Australien, Ägypten und Spanien heißen Ihre Gegner – in dieser Reihenfolge. Wie bewerten Sie Ihr Los? Ich gehöre nicht zu denen, die sich bei Auslosungen bestimmte Gegner wünschen, denn im Fussball ist zwei plus zwei nicht immer vier. Wenn du große Titel gewinnen willst, musst du darauf vorbereitet sein, gegen jeden Gegner zu gewinnen. Wenn du eine scheinbar "leichte" Gruppe erwischt und dann kommt Deutschland, was machst du dann? Neu auslosen? Ich analysiere gern sehr gründlich die erste Partie, denn die anderen beiden kann ich besser vor Ort analysieren. Ich kann viele Informationen über Spanien oder Ägypten bekommen, sogar Daten dazu, welche Seiten die Innenverteidiger abdecken oder welcher Fuß der stärkere eines Stürmers ist. Aber aufgrund der Pandemie haben weder wir noch die anderen Teams viel gespielt. Deshalb ist es schwierig, das Kollektiv zu analysieren. Wenn ich jetzt darüber nachdenke, wie ich die Spanier ausbremsen kann, dann nützt mir das gegen Australien nichts. Das Spiel gegen Australien ist im Augenblick mein Finale. Während andere sich schwertun, jemanden zu finden, mit dem sie über die Bedeutung der Olympischen Spiele sprechen können, haben Sie Ihren Bruder Sergio. Erzählen Sie uns etwas über die Gespräche mit ihm. Es ist wirklich ein Vorteil, dass ich mit ihm darüber sprechen kann. Schließlich hat er nicht nur olympisches Gold gewonnen, sondern ist als Spieler auch noch Weltmeister und Vizeweltmeister geworden. In unseren letzten Gesprächen ging es um den Kader. Ich wollte zum Beispiel wissen, wie viele Spieler er für die einzelnen Positionen ausgewählt hätte. Solche Einzelheiten eben.

Argentina coach Sergio Batista talks with Lionel Messi during the Beijing 2008 Olympic Games

Und welche Ratschläge hat er Ihnen gegeben? Vor allem hat er mir gesagt, dass es darauf ankommt, genau zu wissen, was man will. Das ist wichtiger, als die Erfahrungen anderer.

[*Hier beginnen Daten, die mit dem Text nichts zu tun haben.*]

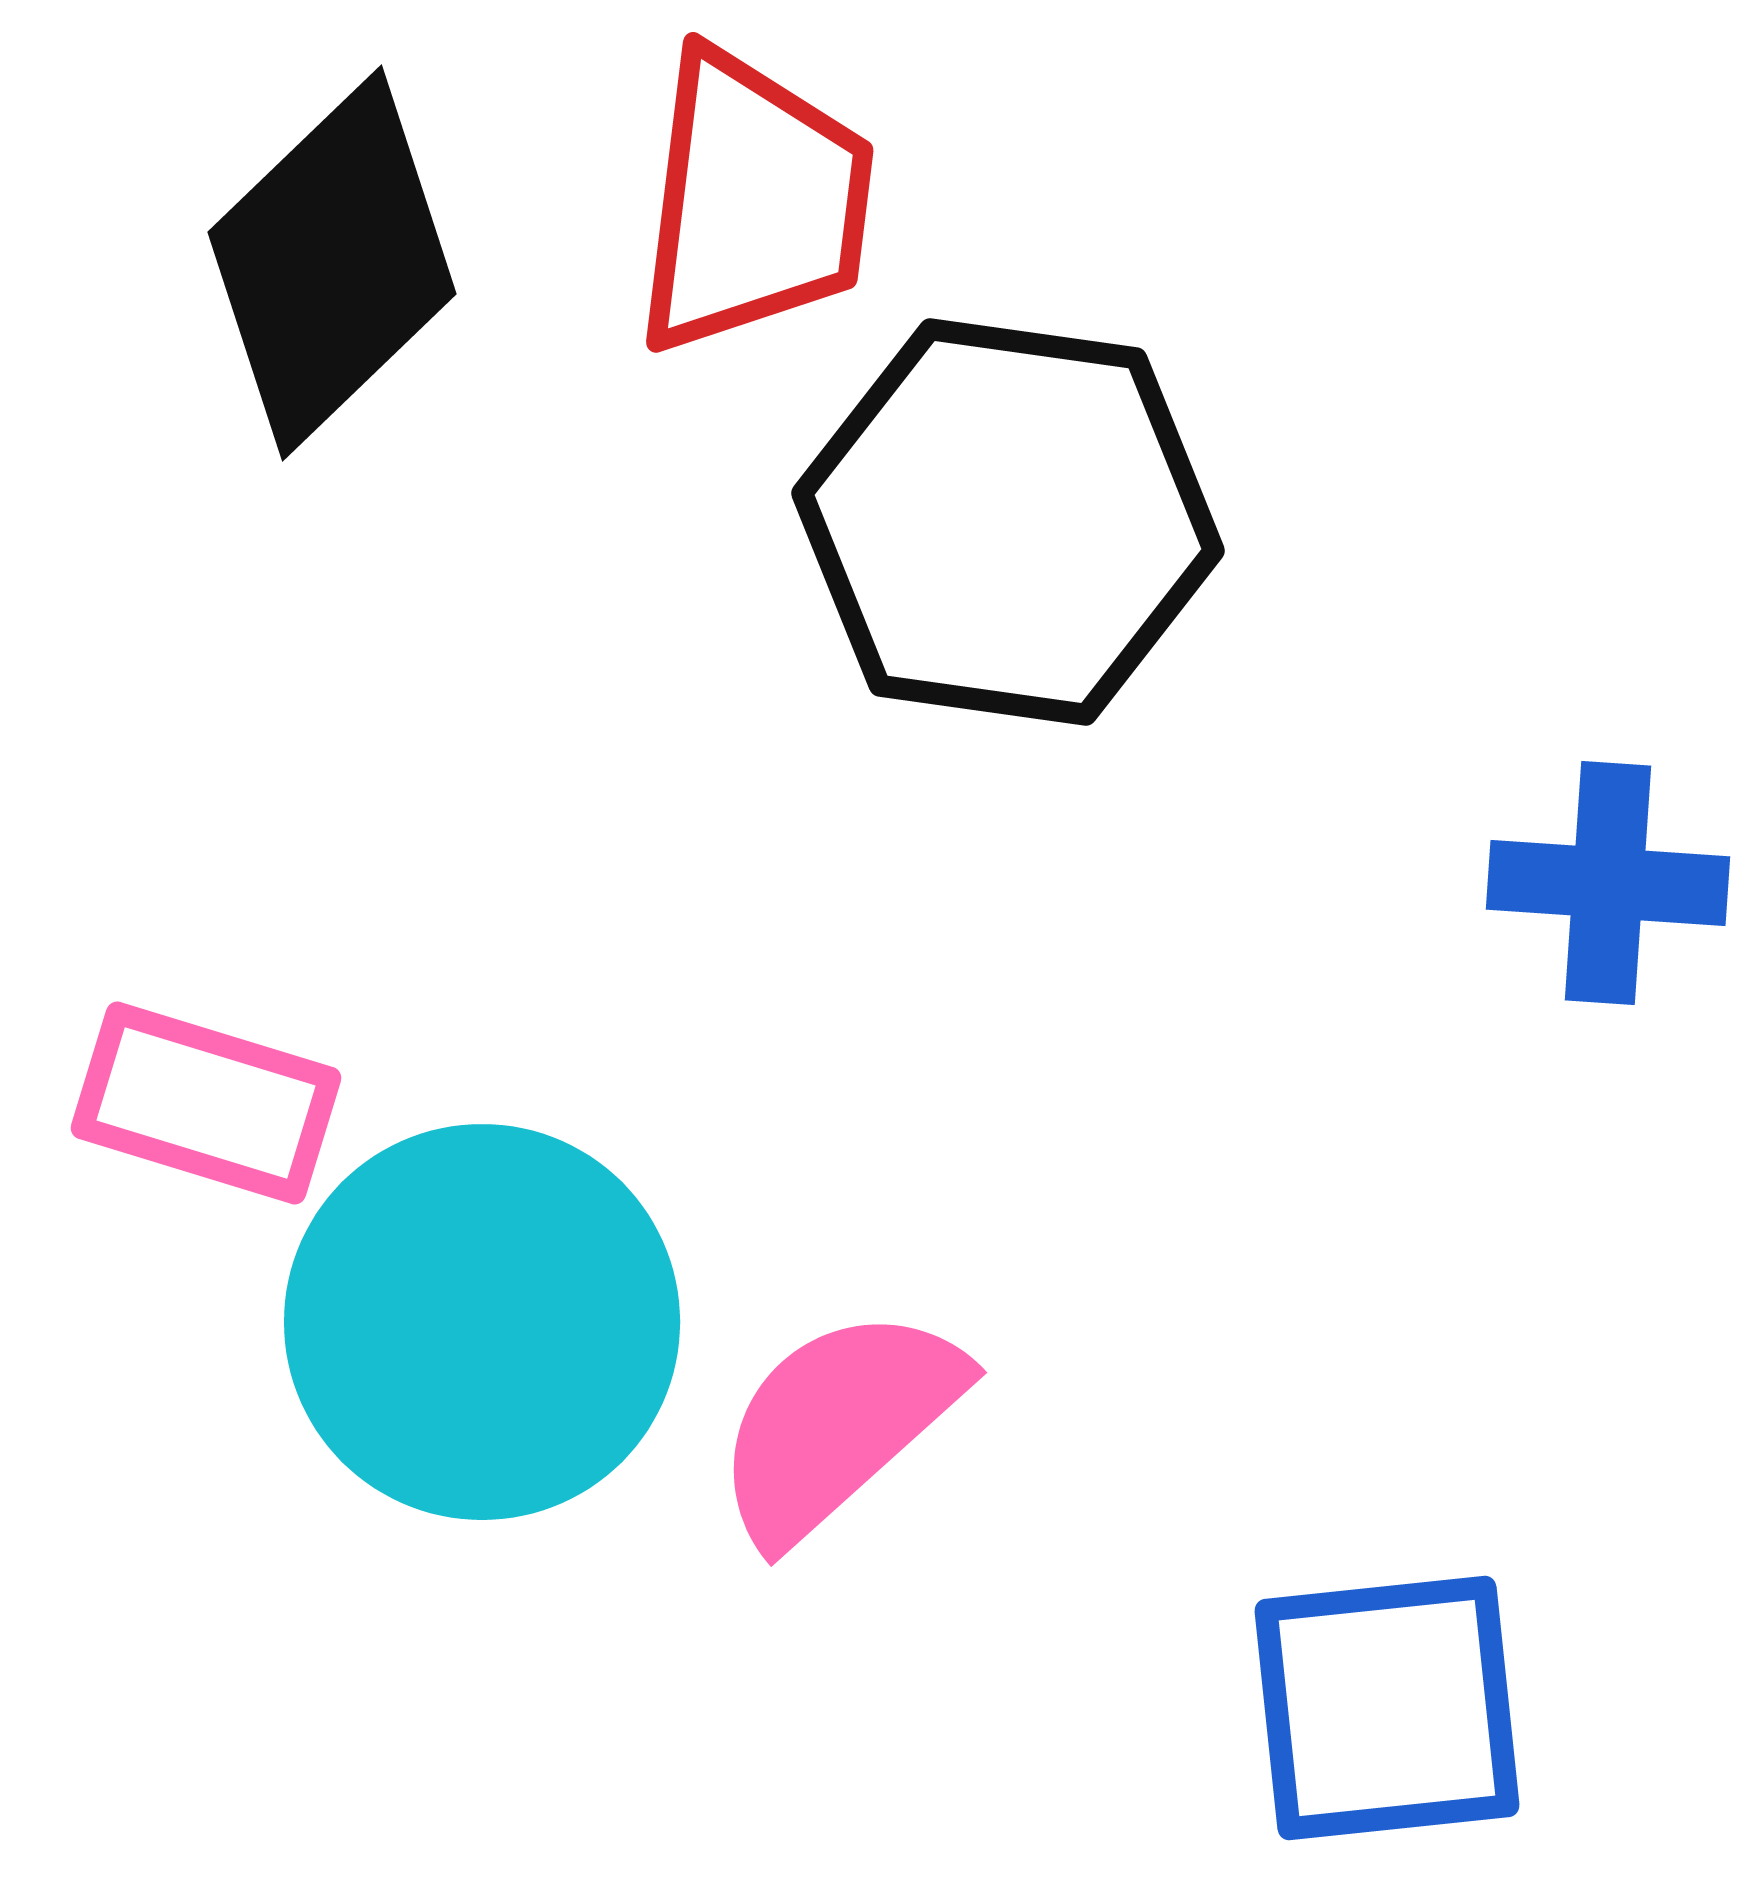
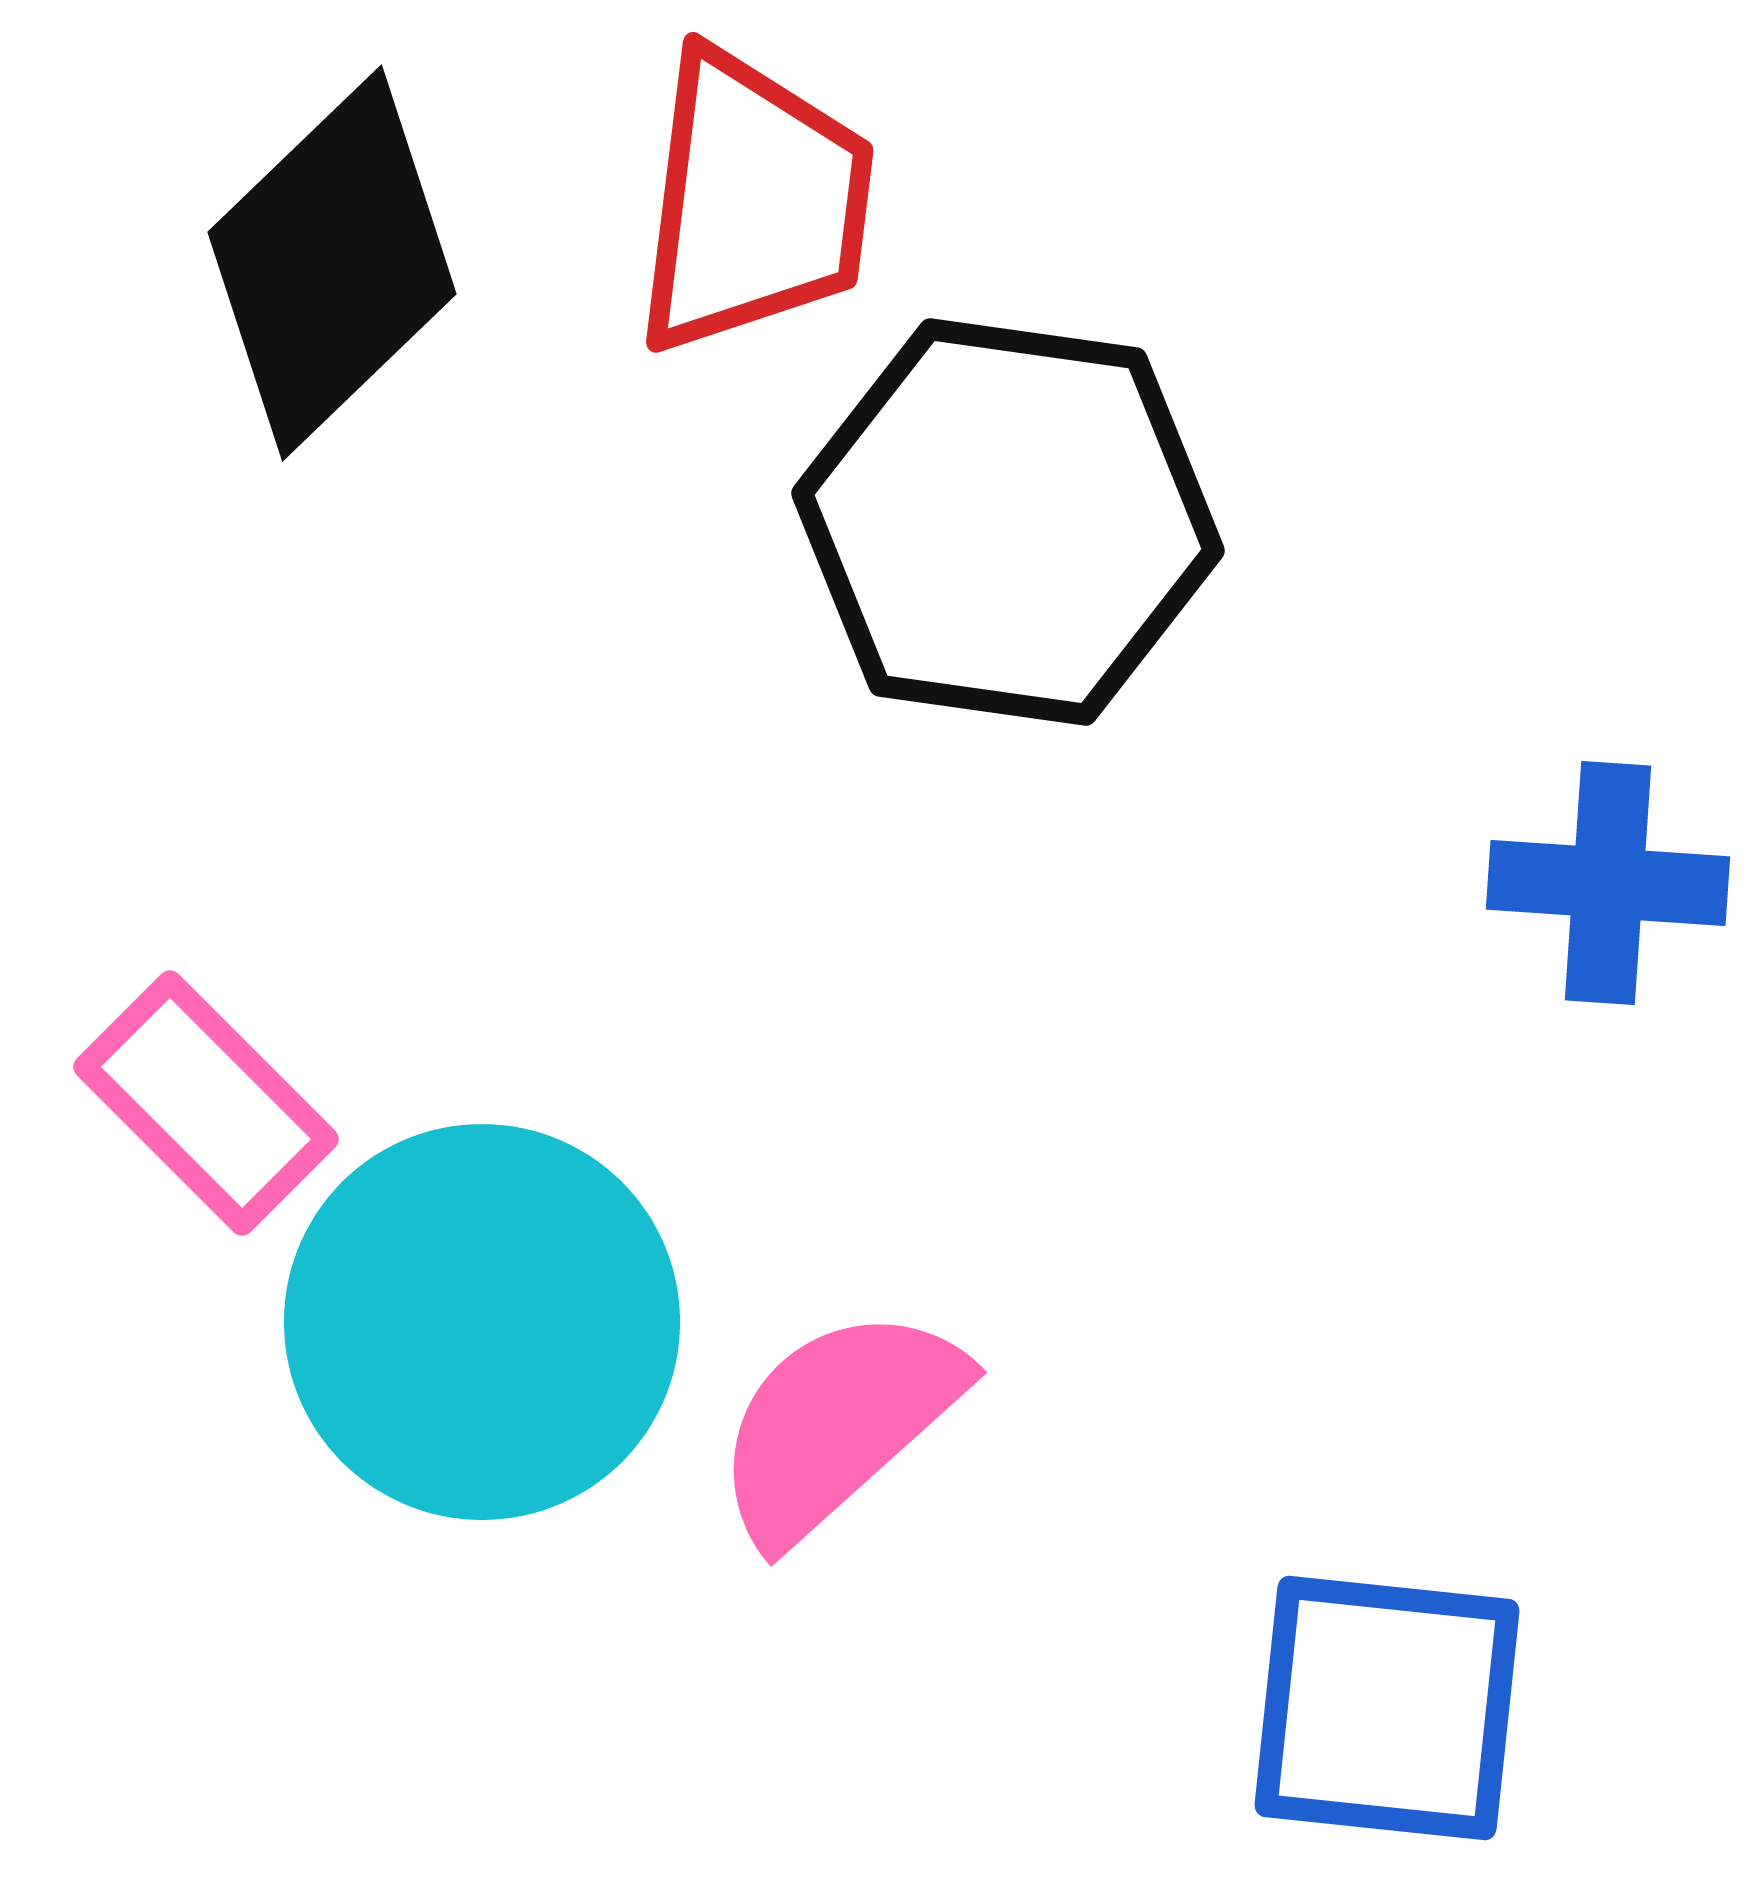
pink rectangle: rotated 28 degrees clockwise
blue square: rotated 12 degrees clockwise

Und dann soll ich die Spiele auf jeden Fall genießen, denn er hat das nicht getan. Sie waren damals ein paar Tage im Olympischen Dorf, und dort sind ihm [Rafael] Nadal, Kobe Bryant und einige andere über den Weg gelaufen. Aber er war so mit seinen eigenen Dingen beschäftigt, dass ihm die Dimension des Ganzen erst später richtig bewusst geworden ist. Wegen der Pandemie wird die Situation bei uns eine andere sein, aber das habe ich mir gemerkt. Wenn es möglich ist, würde ich gern Fotos mit allen argentinischen Athleten machen. Das sind einzigartige Erinnerungen. Vielleicht konnte Ihr Bruder das Ganze nicht wirklich genießen, weil es angesichts von Spielern wie Messi, Mascherano, Agüero, Di María und [Juan Román] Riquelme um alles oder nichts ging. Was meinen Sie? Es ist schwierig zu sagen: 'Ich werde das jetzt einfach genießen', vor allem mit Argentinien, weil dort alle von dir erwarten, dass du gewinnst. Mir ist es auch so gegangen: Wir haben die Panamerikanischen Spiele und das vorolympische Turnier gewonnen, ich habe mir die Medaille um den Hals gehängt und es schien ein Moment wie jeder andere zu sein. Aber so ist es nicht! Du gehst in die Kabine, legst die Medaille weg und dir wird erst viel später bewusst, was du da erreicht hast. Es ist nicht einfach, Meister zu werden, erst recht nicht bei einem solchen Turnier. Wie gehen Sie mit dem Druck um, gewinnen zu müssen? Ich gehe nicht mit dem Gedanken an die Sache heran, dass es um Leben und Tod geht. Ich tue, was ich kann, um das bestmögliche Team zusammenzustellen, und versuche, die Goldmedaille zu gewinnen. Und zwar nicht mit der Einstellung: 'Wir sind Argentinien, wir werden gegen alle gewinnen', sondern mit harter Arbeit. Unser erstes Ziel ist es, um die Medaillen mitzuspielen. Und wenn du so weit kommst, willst du natürlich Gold. Das ist der Traum.